Unified embedding eliminating post-processing: Object detection, classification, and relationship prediction share a single adjacency matrix embedding. The LDM optimizes all three tasks in a single denoising pass, dispensing with hand-crafted modules like NMS or entity matching. This concept of "unified representation + unified optimization" can be generalized to other computer vision understanding tasks that require multi-task cascading.
Motion memory bank: Explicitly calculating the relative approach/departure velocity of object pairs and injecting it into the denoising process serves as a simple yet effective prior, which directly assists in inferring motion-related predicates (e.g., "following", "approaching").
Online mode: Achieves the first ever online VSGG inference, carrying significant importance for real-time applications such as autonomous driving and AR.

Limitations & Future Work¶

Dependence on off-the-shelf object detectors (frozen Faster R-CNN): Poor extraction from the detector limits VSGG performance. End-to-end training of the detector with the LDM could yield further improvements.
The adjacency matrix is padded to a fixed \(N \times N\) size, which may become inefficient when the number of objects is large or fluctuates heavily across scenes.
Diffusion denoising requires multi-step iterations, potentially rendering the inference speed slower than simple Transformer-based methods (inference FPS is not reported in the paper).
Validation is restricted to the Action Genome dataset, lacking evaluations on other VSGG benchmarks or more complex scenarios (e.g., dense multi-person interactions).
The subject-oriented encoding prevents \(A_{i,j}\) from incorporating independent features of the object \(j\), potentially discarding certain relational reasoning cues.
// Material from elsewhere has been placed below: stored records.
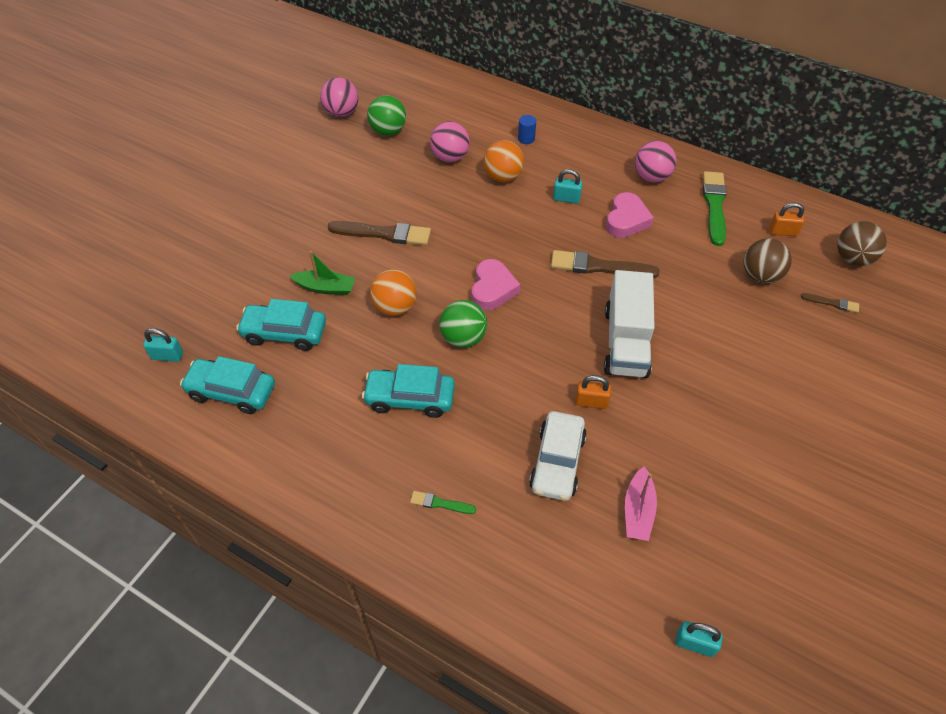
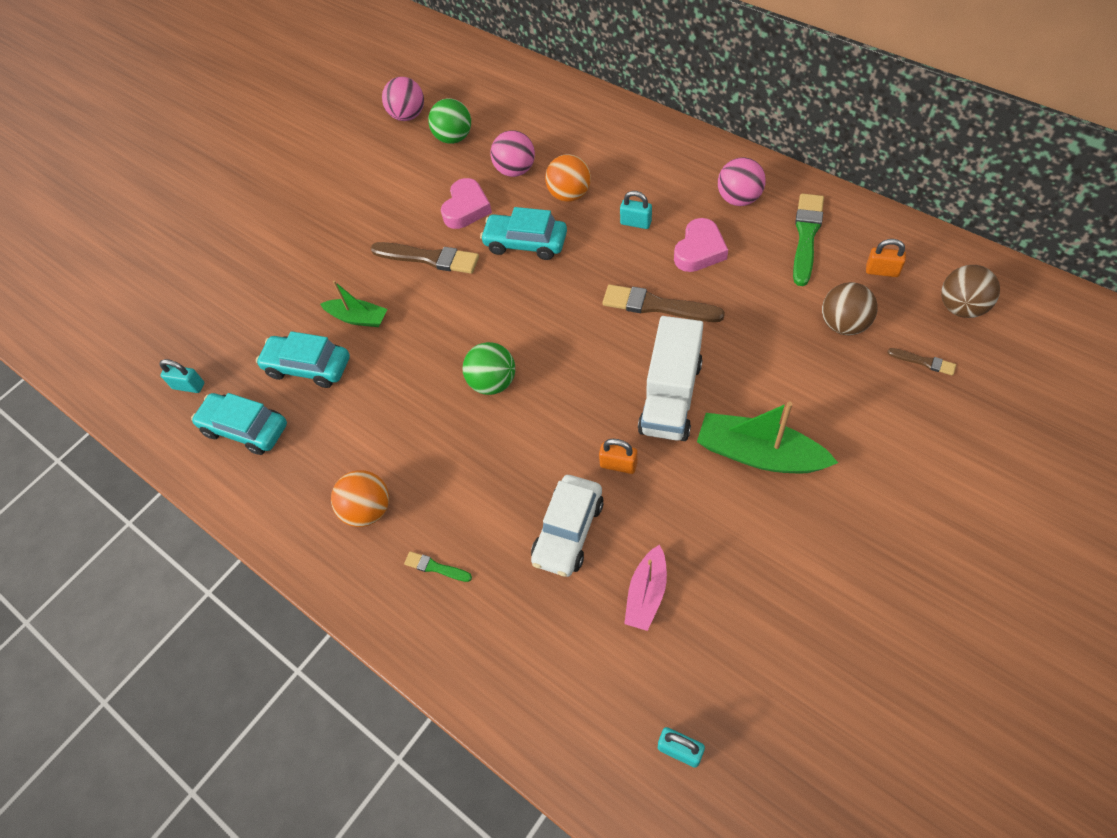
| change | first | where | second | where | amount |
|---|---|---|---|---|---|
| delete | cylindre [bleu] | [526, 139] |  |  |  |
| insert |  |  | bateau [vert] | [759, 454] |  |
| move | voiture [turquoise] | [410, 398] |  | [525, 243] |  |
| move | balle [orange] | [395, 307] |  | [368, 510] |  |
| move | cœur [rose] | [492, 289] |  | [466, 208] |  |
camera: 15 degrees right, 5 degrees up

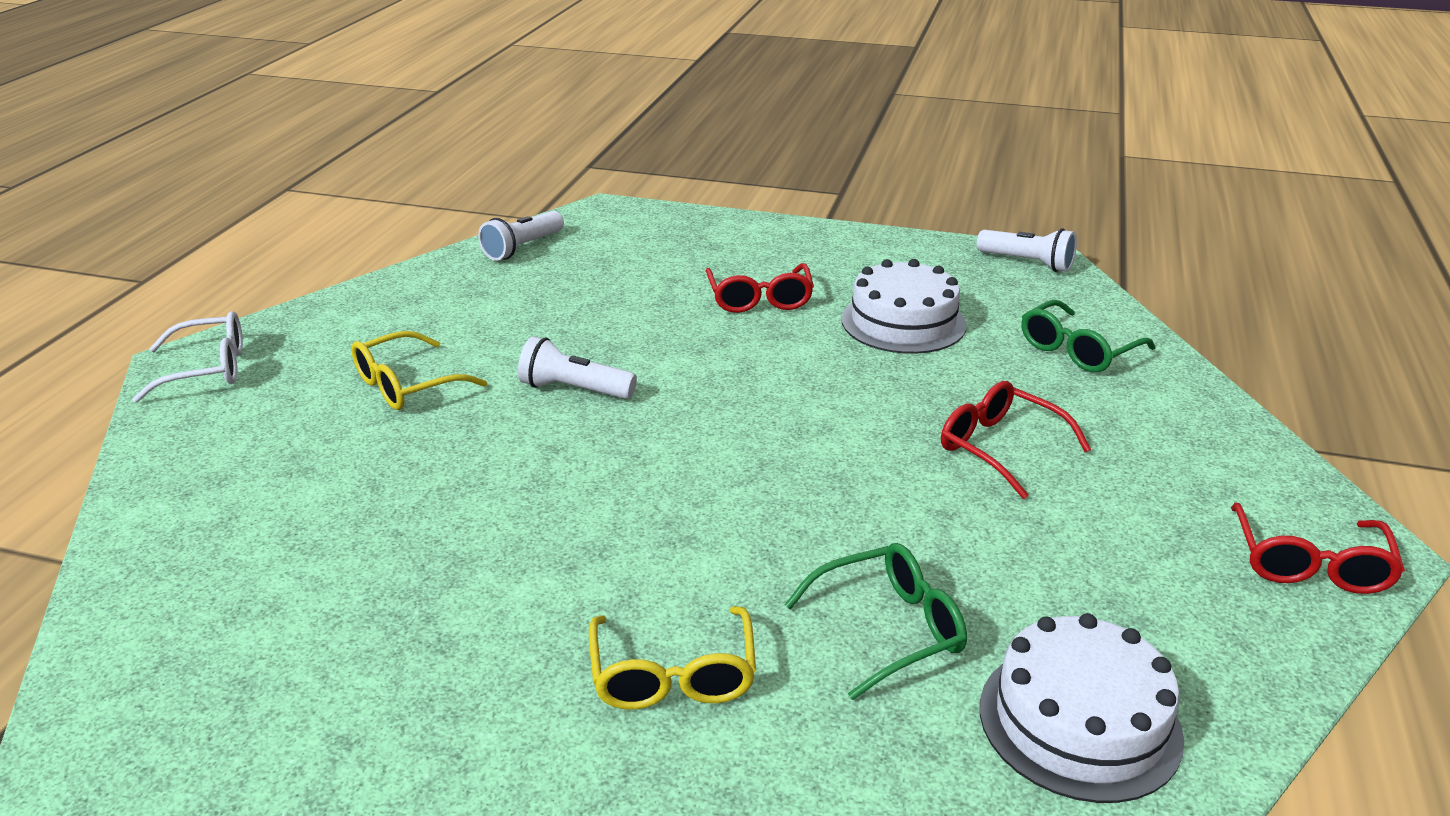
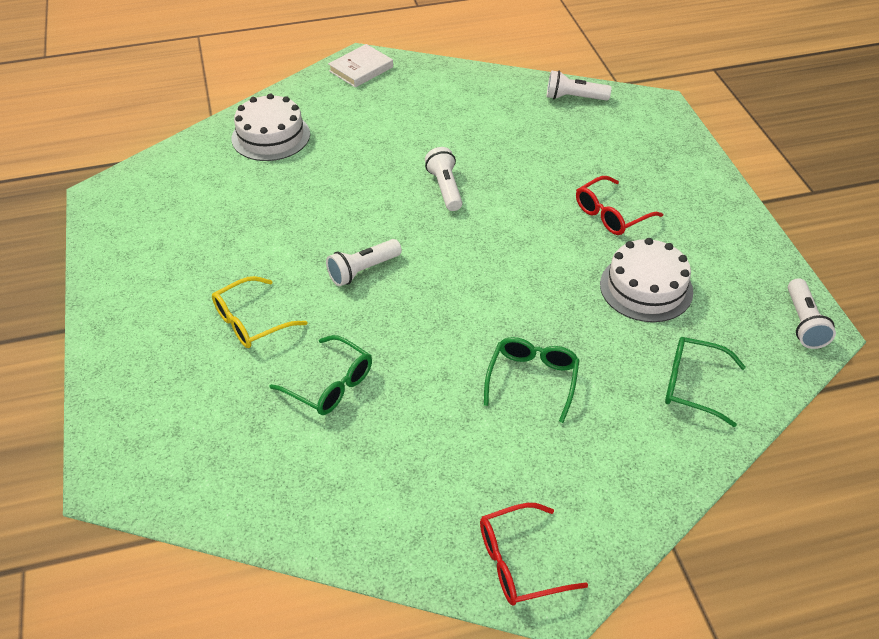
| change | first | where | second | where | amount |
|---|---|---|---|---|---|
| delete | lunettes [jaune] | [406, 385] |  |  |  |
| insert |  |  | lampe de poche [blanc] | [363, 270] |  |
| move | gâteau [blanc] | [1079, 721] |  | [271, 136] |  |
| replace | lunettes [blanc] | [208, 369] | livre [blanc] | [361, 69] |  |
| recolor | lunettes [rouge] | [1000, 447] | lunettes [vert] | [532, 379] |  |
camera: 60 degrees right, 15 degrees up

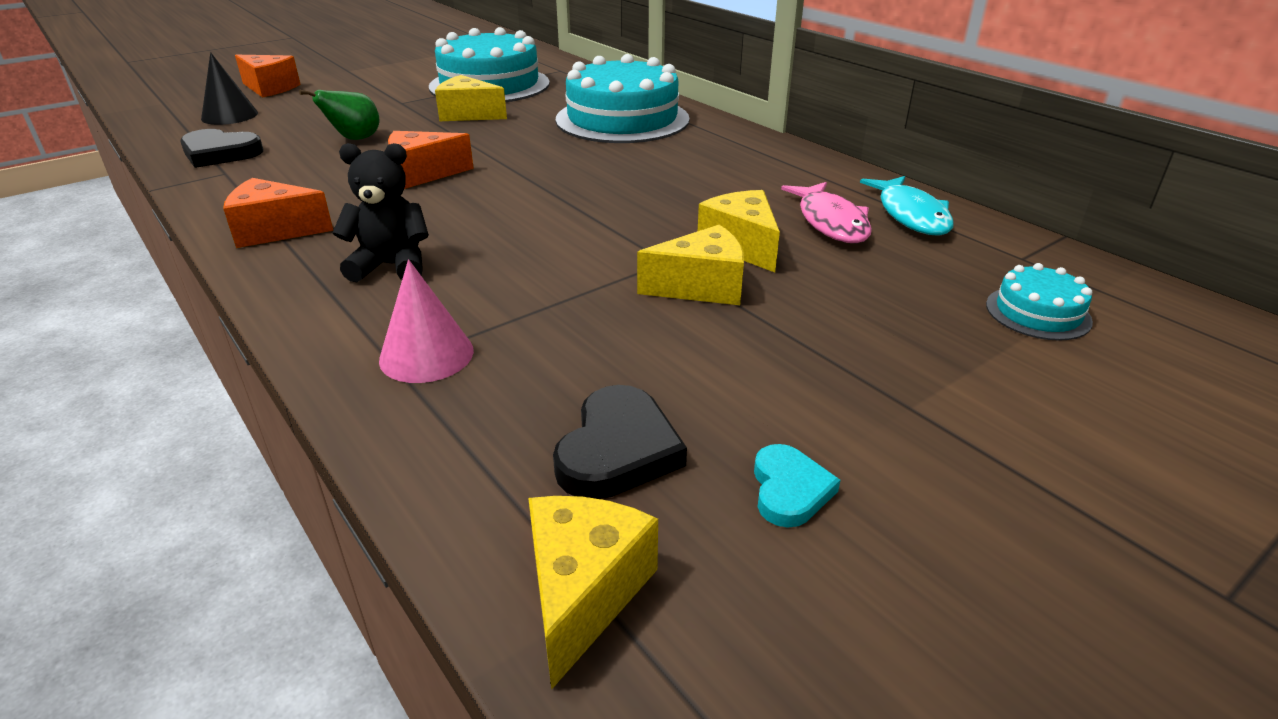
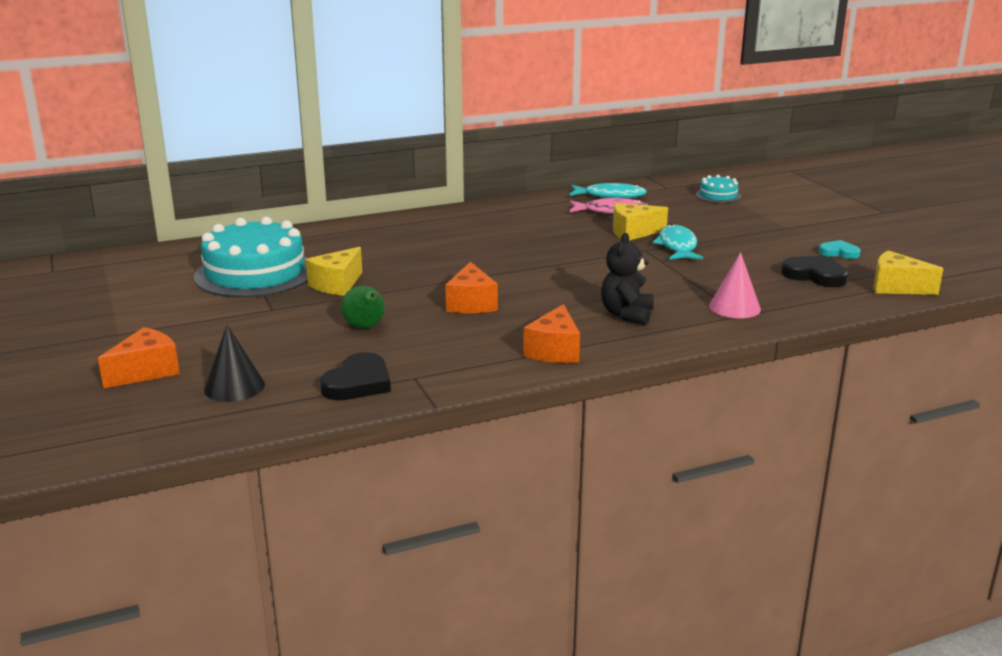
| change | first | where | second | where | amount |
|---|---|---|---|---|---|
| delete | gâteau [turquoise] | [622, 119] |  |  |  |
| replace | fromage [jaune] | [701, 287] | poisson [turquoise] | [677, 246] |  |
camera: 75 degrees left, 10 degrees down

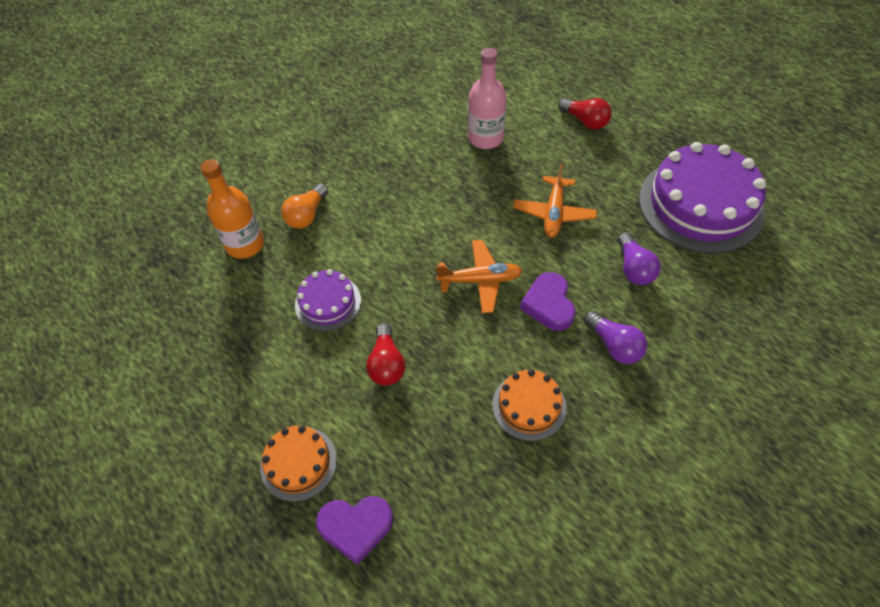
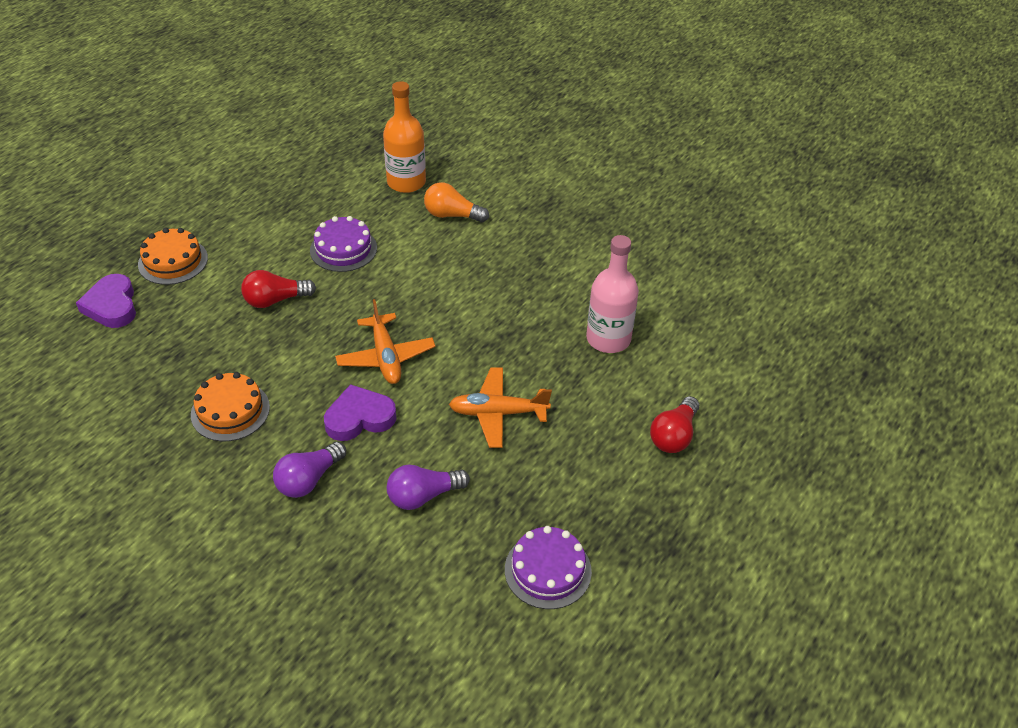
| change | first | where | second | where | amount |
|---|---|---|---|---|---|
| resize | gâteau [violet] | [700, 205] |  | [548, 570] | x0.50 |
camera: 75 degrees right, 10 degrees down

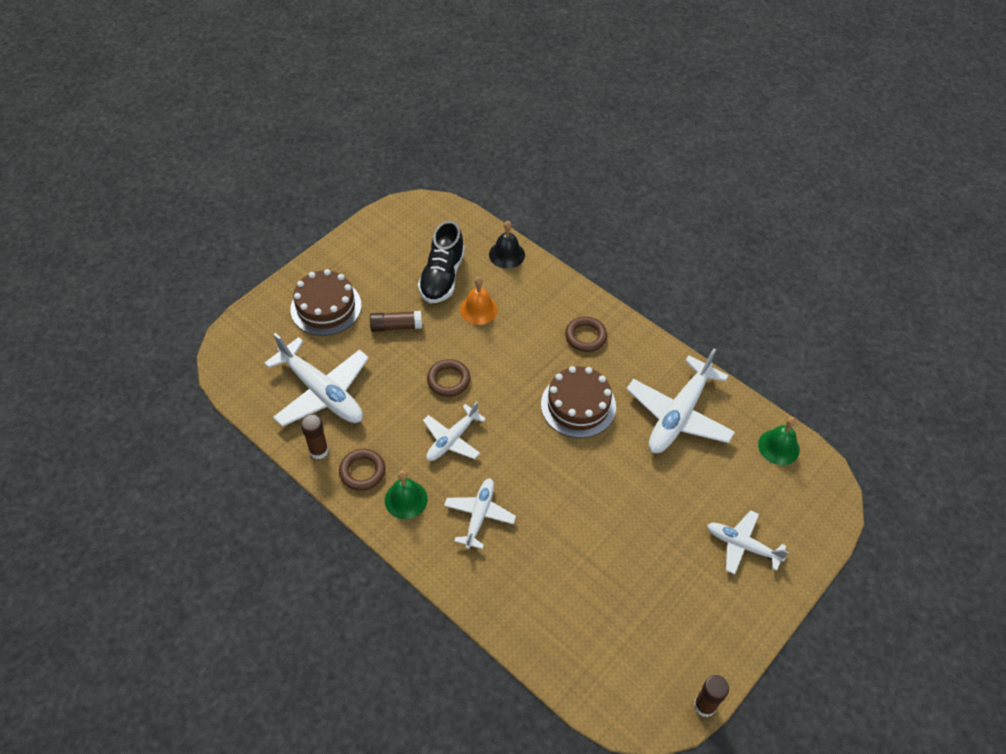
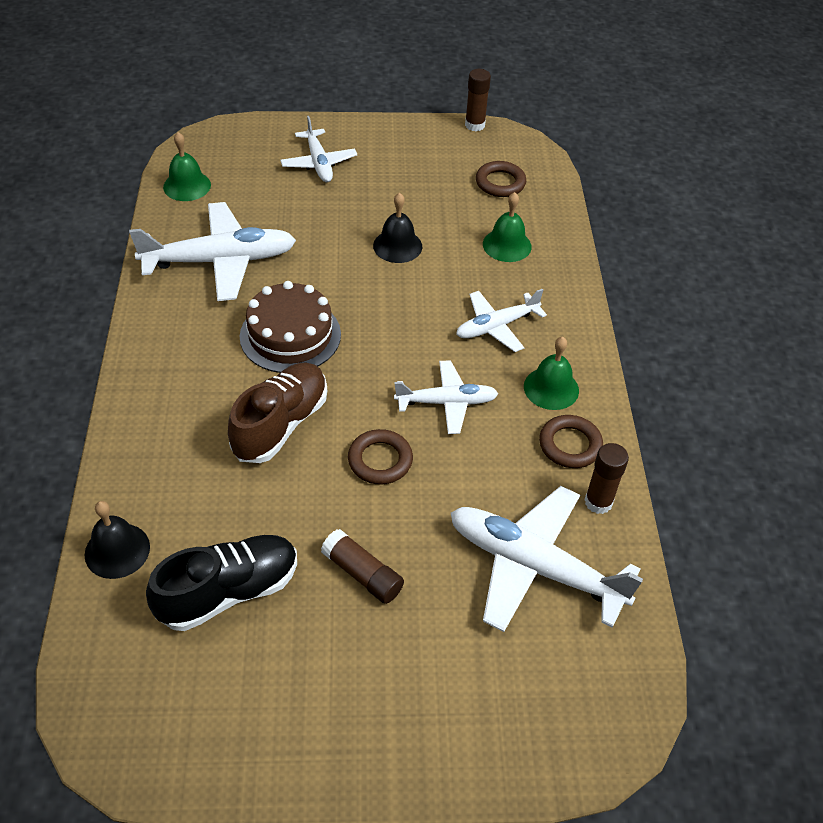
| change | first | where | second | where | amount |
|---|---|---|---|---|---|
| delete | gâteau [marron] | [326, 307] |  |  |  |
| delete | cloche [orange] | [478, 309] |  |  |  |
| insert |  |  | chaussure [marron] | [281, 424] |  |
| insert |  |  | cloche [noir] | [397, 246] |  |
| insert |  |  | cloche [vert] | [507, 245] |  |
| move | anneau [marron] | [585, 336] |  | [500, 183] |  |
| rotate | avion [blanc] | [322, 392] |  | [534, 567] | 60 degrees counterclockwise |
camera: 135 degrees left, 5 degrees down

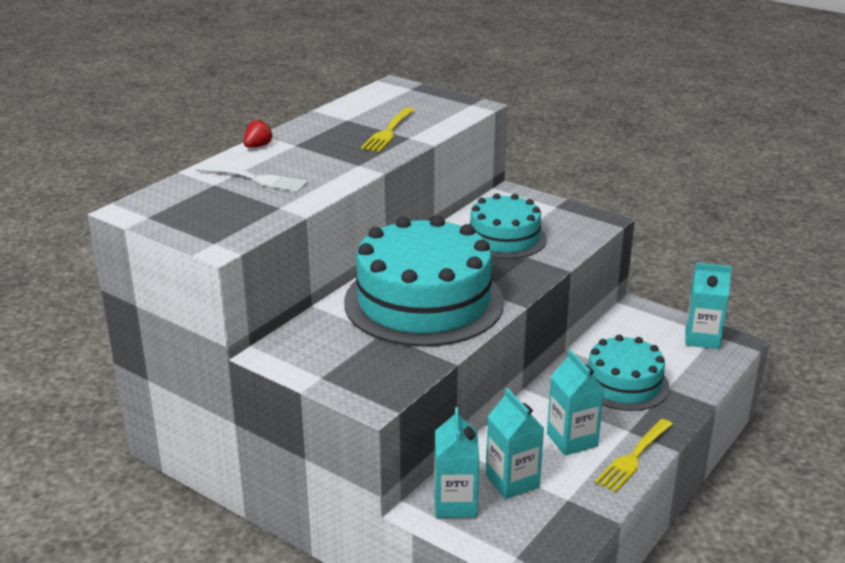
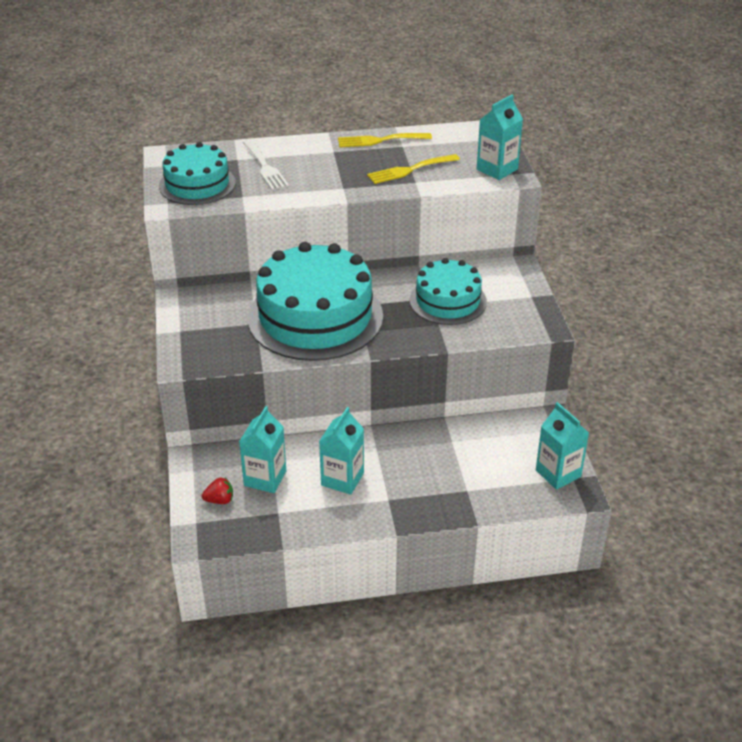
| change | first | where | second | where | amount |
|---|---|---|---|---|---|
| move | fraise [rouge] | [258, 146] |  | [220, 500] |  |
| move | brique de lait [turquoise] | [455, 503] |  | [497, 169] |  |
| move | gâteau [turquoise] | [624, 383] |  | [197, 184] |  |
| move | fourchette [jaune] | [633, 457] |  | [380, 140] |  |
camera: 45 degrees right, 10 degrees up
vs DSG-DETR: DSG-DETR uses DETR for scene graph detection but operates offline. DiffVsgg runs online and achieves higher SGCLS R@10 (+1.7 points) and SGDET R@10 (+2.5 points).
vs STTran/TEMPURA: These methods perform temporal aggregation via Transformers, relying on global attention rather than true frame-by-frame reasoning. DiffVsgg's conditional diffusion mechanism ensures more fine-grained propagation of temporal information.
vs DiffusionDet: DiffusionDet utilizes diffusion for object detection (denoising bounding boxes). DiffVsgg, in contrast, applies denoising to "relationship embeddings"—extending the application from detection to comprehension, which marks a significant step forward for diffusion models in the field of visual understanding.

Rating¶

Novelty: ⭐⭐⭐⭐⭐ The formulation of VSGG as a temporal denoising task is highly innovative. The architecture combining unified embedding with conditional diffusion is complete and elegant.
Experimental Thoroughness: ⭐⭐⭐⭐ Extensive comparisons across three evaluation protocols, two constraint settings, and multiple baselines, although evaluated on only a single dataset.
Writing Quality: ⭐⭐⭐⭐ Clear description of motivations and methods, though mathematical-heavy paragraphs demand close attention.
Value: ⭐⭐⭐⭐⭐ Achieves the first online VSGG with SOTA performance, majorly driving the progress of real-time visual scene understanding.